Approximately 70% of health expenditures are financed through public taxation while a further 30% are financed out of pocket or through private health insurance mainly in the form of employment benefit packages. Every provincial and territorial government provides universal coverage for medically necessary hospital and physician services. These 13 governments act as single payers in ensuring that their respective residents receive such services free at the point of service. This universal coverage is portable for all Canadians. Provincial governments are responsible for raising roughly 80% of the revenues for their own health expenditures. The remaining 20% comes from the federal government through the Canada Health Transfer which is used to encourage compliance with the five principles of the Canada Health Act and discourage provincial governments from allowing user fees for medically necessary hospital and physician services. Provincial tax revenues come from a number of sources including individual income taxes, consumptions taxes and corporation taxes. In those provinces such as Alberta that have abundant natural resources, resource royalties (taxes) and fees form a significant source of revenue.

Consistent with being a tax-based Beveridge-style national health system (and unlike social health insurance systems), the Canadian health system, there is limited pooling of funds in the Canadian system. However, there is a type of pooling through cash transfers from the federal government which collects taxes at the national level, to the provincial governments, and from the provincial governments (which pool federal cash transfers with own-source revenues) to regional health authorities or other health-care organizations which have no autonomous powers of taxation.

Health Human Resources

Government spending on the health workforce has climbed steadily since the turn of the century causing higher than average inflation (CIHI 2011). Medical, nursing and other health profession faculties have expanded their university seats to produce more graduates, even while an increasing number of foreign-education doctors and nurses have moved to Canada. What has generally been perceived as a health human resource shortage since the mid-1990s may yet become a surplus over the next few years.
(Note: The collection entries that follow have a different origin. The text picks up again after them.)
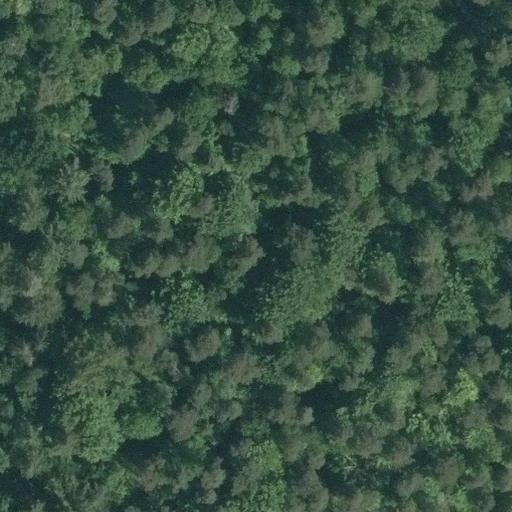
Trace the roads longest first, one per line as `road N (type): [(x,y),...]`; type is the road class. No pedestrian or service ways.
road 1 (track): [(39,392),(254,204),(511,5)]
road 2 (track): [(511,319),(129,150),(0,116)]
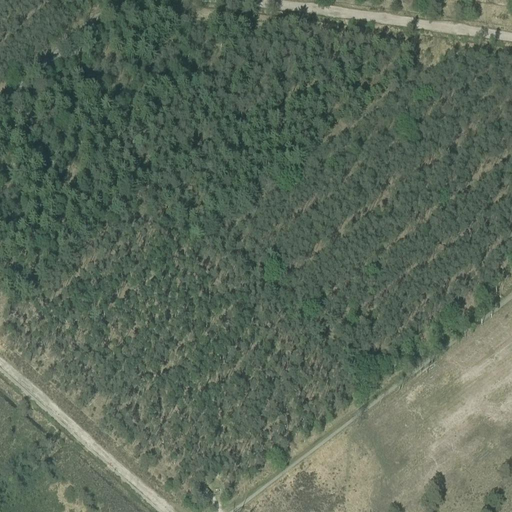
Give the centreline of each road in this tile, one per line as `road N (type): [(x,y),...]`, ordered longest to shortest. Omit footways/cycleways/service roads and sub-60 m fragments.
road 1 (track): [(224,511),(511,286)]
road 2 (track): [(242,0),(511,38)]
road 3 (track): [(0,361),(168,511)]
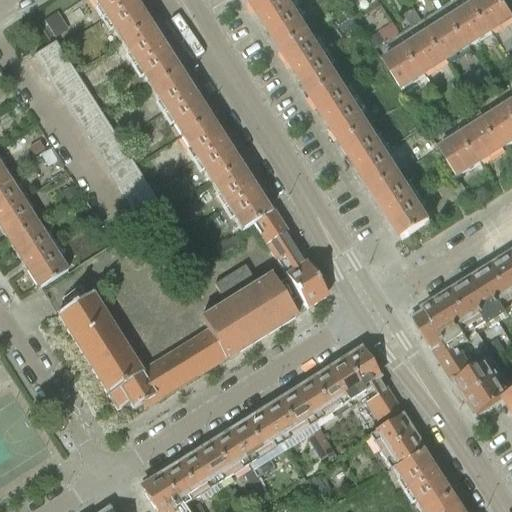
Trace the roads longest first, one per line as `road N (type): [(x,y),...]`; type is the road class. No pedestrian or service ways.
road 1 (tertiary): [(371,307),(183,9)]
road 2 (residential): [(107,473),(371,307)]
road 3 (tertiary): [(502,511),(371,307)]
road 4 (residential): [(126,232),(0,48)]
road 5 (residential): [(107,473),(0,310)]
road 6 (residential): [(371,307),(511,220)]
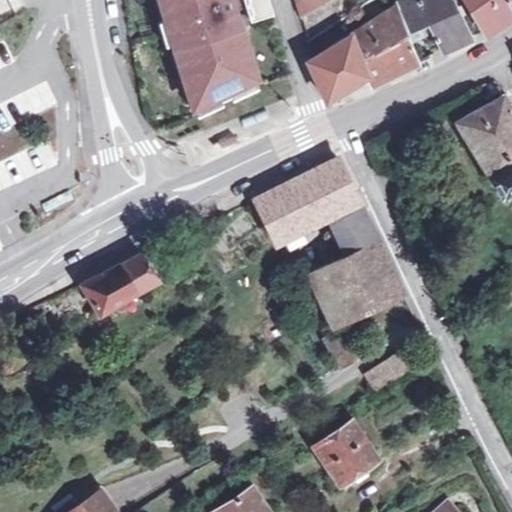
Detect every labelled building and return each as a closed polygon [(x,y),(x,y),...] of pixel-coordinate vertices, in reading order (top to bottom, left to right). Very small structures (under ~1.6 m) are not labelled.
[(232,0),(163,0),(193,106),(218,94),(229,89),(254,77),(232,0)] [(270,0),(245,0),(252,21),(274,15),(270,0)] [(294,0),(299,13),(319,0),(294,0)] [(405,28),(427,17),(419,0),(397,0),(395,1),(396,5),(405,28)] [(453,0),(419,0),(427,17),(442,50),(472,36),(453,0)] [(465,0),(486,33),(511,17),(511,6),(508,0),(465,0)] [(396,5),(349,34),(365,74),(370,85),(419,61),(405,28),(396,5)] [(365,74),(349,34),(310,58),(308,59),(327,98),(329,97),(365,74)] [(254,77),(229,89),(232,100),(257,87),(254,77)] [(218,94),(193,106),(197,115),(221,104),(218,94)] [(511,114),(500,95),(457,119),(504,192),(511,186),(511,114)] [(254,198),(275,241),(306,224),(312,209),(354,190),(337,156),(254,197),(254,198)] [(330,220),(340,245),(343,253),(332,258),(307,271),(325,307),(331,320),(401,287),(375,239),(362,206),(330,220)] [(328,251),(332,258),(343,253),(340,245),(328,251)] [(137,289),(158,277),(142,252),(81,282),(99,311),(137,289)] [(158,277),(137,289),(142,297),(168,281),(163,274),(158,277)] [(24,310),(28,319),(44,311),(39,302),(24,310)] [(324,337),(339,365),(354,356),(339,329),(324,337)] [(402,347),(363,372),(374,388),(412,363),(402,347)] [(340,481),(363,465),(377,456),(351,418),(313,443),(339,482),(340,481)] [(363,465),(340,481),(344,487),(367,472),(363,465)] [(251,484),(209,511),(264,511),(268,510),(251,484)] [(115,511),(100,490),(69,511),(115,511)] [(452,511),(444,503),(433,511),(452,511)]
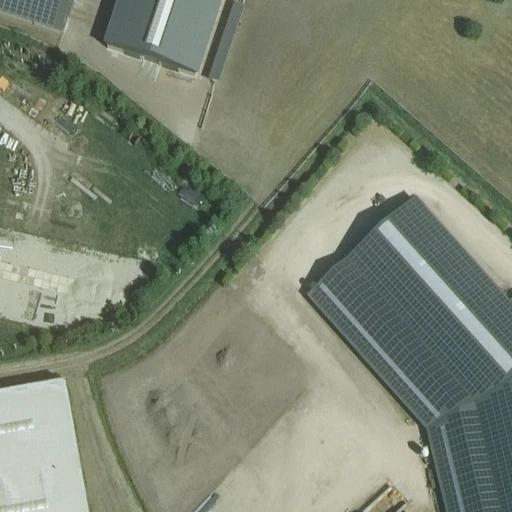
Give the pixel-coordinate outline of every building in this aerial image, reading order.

With the exception of physicians, most health professionals and workers are employees of health-care organizations and are remunerated through salary and wage income. The majority of health workers, including nurses, are members of public sector unions with remuneration and working conditions negotiated through collective bargaining. Almost all physician remuneration is paid through fee-for-service or alternative payment agreements negotiated with provincial governments.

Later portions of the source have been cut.